Unsubscribe confirm page links to auth-gated /notifications/preferences, bouncing email recipients to login

Area: Integration / API (audit p13) · Surface: /unsubscribe/{category} (one-click unsubscribe confirm) · Dimension: Law 1 polish / unauthenticated UX · Severity: minor

The confirm page is designed for unauthenticated email recipients (RFC 8058 one-click), yet its only follow-up link points to an auth-gated route. For a logged-out recipient this dead-ends at the login screen with no context, which is a rough edge on an otherwise clean transactional page.

Evidence

platform/templates/unsubscribe/confirm.php:34 `…re-enable any of these later from <a href="/notifications/preferences" class="link">your notification preferences</a>.` The unsubscribe routes are in the PUBLIC group (platform/src/routes.php:506 `$router->get('/unsubscribe/{category}', …)` with no AuthMiddleware), but /notifications/preferences is inside the authenticated group (routes.php:775 `$router->group('', [… AuthMiddleware::class …]` … :1016 `$router->get('/notifications/preferences', …)`).
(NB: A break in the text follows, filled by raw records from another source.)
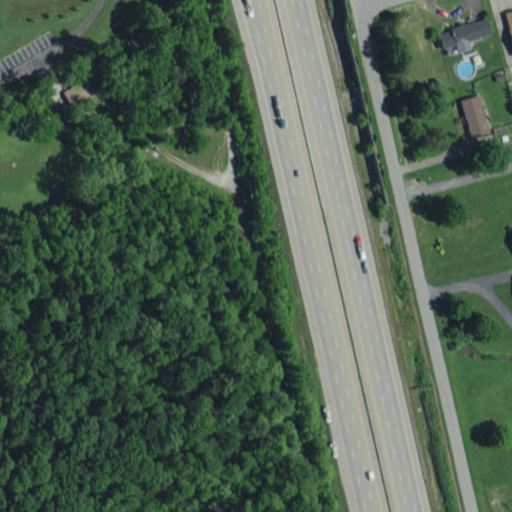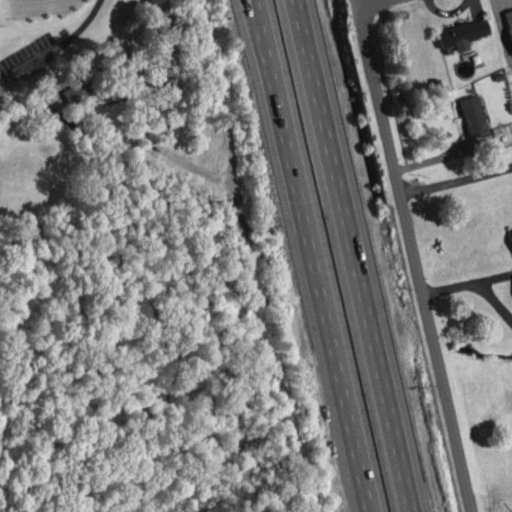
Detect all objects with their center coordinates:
road: (356, 5)
road: (378, 5)
building: (508, 24)
building: (461, 34)
building: (76, 91)
building: (472, 114)
building: (511, 228)
road: (304, 255)
road: (362, 255)
road: (413, 261)
road: (490, 299)
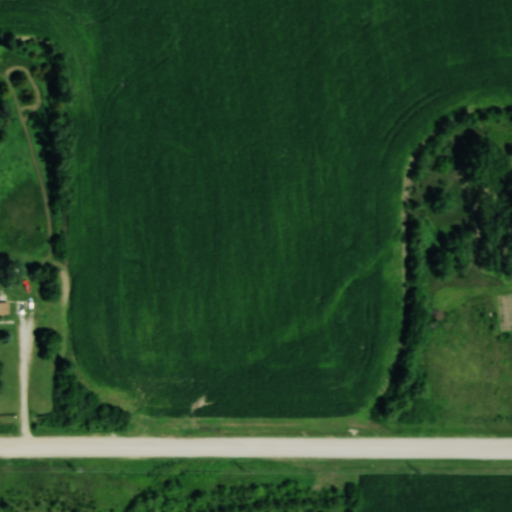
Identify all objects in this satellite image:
road: (256, 447)
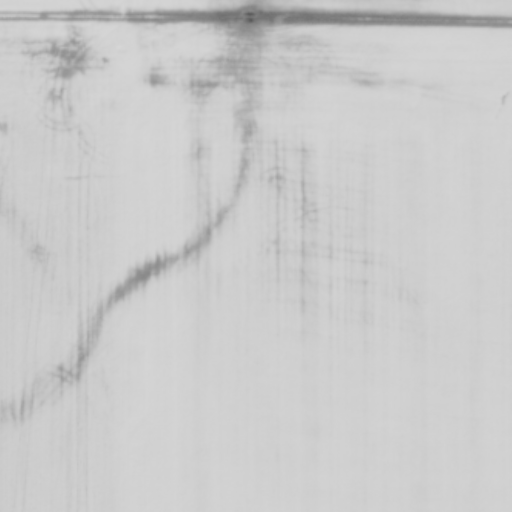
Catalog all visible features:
road: (256, 8)
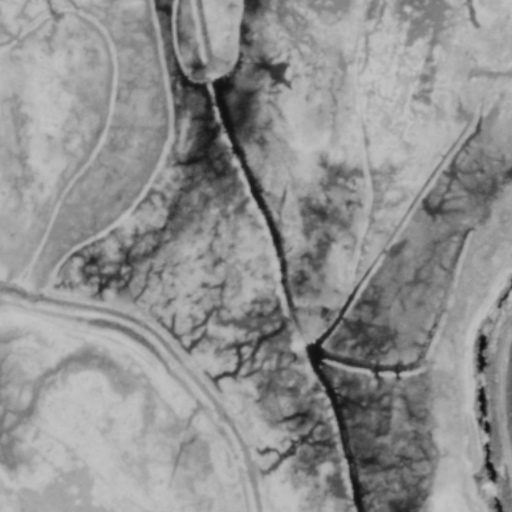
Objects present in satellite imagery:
road: (488, 405)
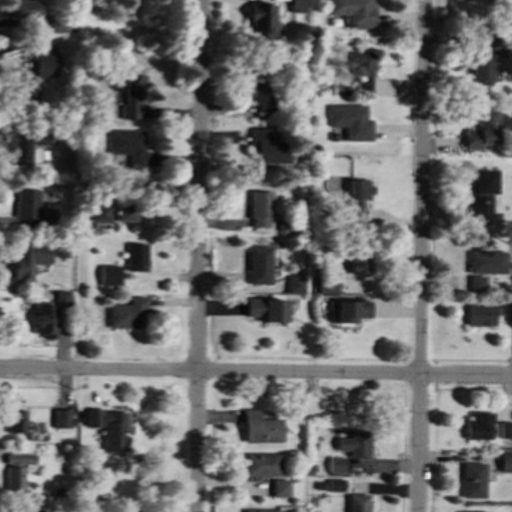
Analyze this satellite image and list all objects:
building: (296, 6)
building: (296, 6)
building: (23, 8)
building: (23, 9)
building: (351, 11)
building: (351, 12)
building: (260, 18)
building: (260, 18)
building: (62, 22)
building: (62, 22)
building: (485, 54)
building: (485, 54)
building: (45, 64)
building: (45, 64)
building: (361, 70)
building: (362, 70)
building: (259, 94)
building: (260, 95)
building: (26, 96)
building: (26, 96)
building: (130, 97)
building: (130, 97)
building: (350, 121)
building: (350, 121)
building: (482, 130)
building: (483, 131)
building: (39, 140)
building: (40, 141)
building: (127, 147)
building: (265, 147)
building: (128, 148)
building: (266, 148)
building: (20, 151)
building: (20, 151)
road: (85, 185)
building: (481, 192)
building: (482, 192)
building: (356, 199)
building: (357, 200)
building: (30, 205)
building: (30, 206)
building: (126, 207)
building: (126, 207)
building: (259, 208)
building: (259, 209)
building: (100, 212)
building: (100, 213)
road: (198, 256)
road: (419, 256)
building: (29, 257)
building: (29, 257)
building: (136, 257)
building: (136, 257)
building: (485, 262)
building: (485, 262)
building: (355, 264)
building: (356, 264)
building: (258, 265)
building: (258, 265)
building: (109, 275)
building: (109, 275)
building: (475, 282)
building: (326, 283)
building: (475, 283)
building: (293, 284)
building: (294, 284)
building: (326, 284)
building: (61, 297)
building: (62, 298)
building: (264, 310)
building: (264, 310)
building: (347, 311)
building: (347, 311)
building: (126, 313)
building: (127, 313)
building: (479, 315)
building: (479, 315)
building: (509, 316)
building: (510, 316)
building: (44, 320)
building: (44, 321)
road: (256, 373)
building: (60, 418)
building: (60, 419)
building: (15, 420)
building: (15, 421)
building: (477, 426)
building: (478, 426)
building: (107, 427)
building: (259, 427)
building: (107, 428)
building: (260, 428)
building: (505, 430)
building: (505, 430)
building: (354, 442)
building: (355, 443)
building: (505, 462)
building: (505, 462)
building: (261, 464)
building: (335, 464)
building: (261, 465)
building: (335, 465)
building: (15, 469)
building: (16, 470)
building: (472, 480)
building: (472, 480)
building: (334, 484)
building: (335, 485)
building: (278, 487)
building: (279, 488)
building: (357, 503)
building: (357, 503)
building: (259, 510)
building: (260, 510)
building: (19, 511)
building: (20, 511)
A recipient who clicked the unsubscribe link straight from email (no active session) and then clicks 'your notification preferences' is redirected to the login page rather than reaching the preferences.

Suggested fix. Either gate the link text (only render the 'your notification preferences' link when $currentUser is set), or make the copy login-aware ('Sign in and visit your notification preferences to re-enable'), or after a successful POST land them on a page that offers re-subscribe inline so no authed route is required.

Filed by the automated tenant-app audit and adversarially evidence-verified. Status: verified. Open — not yet actioned.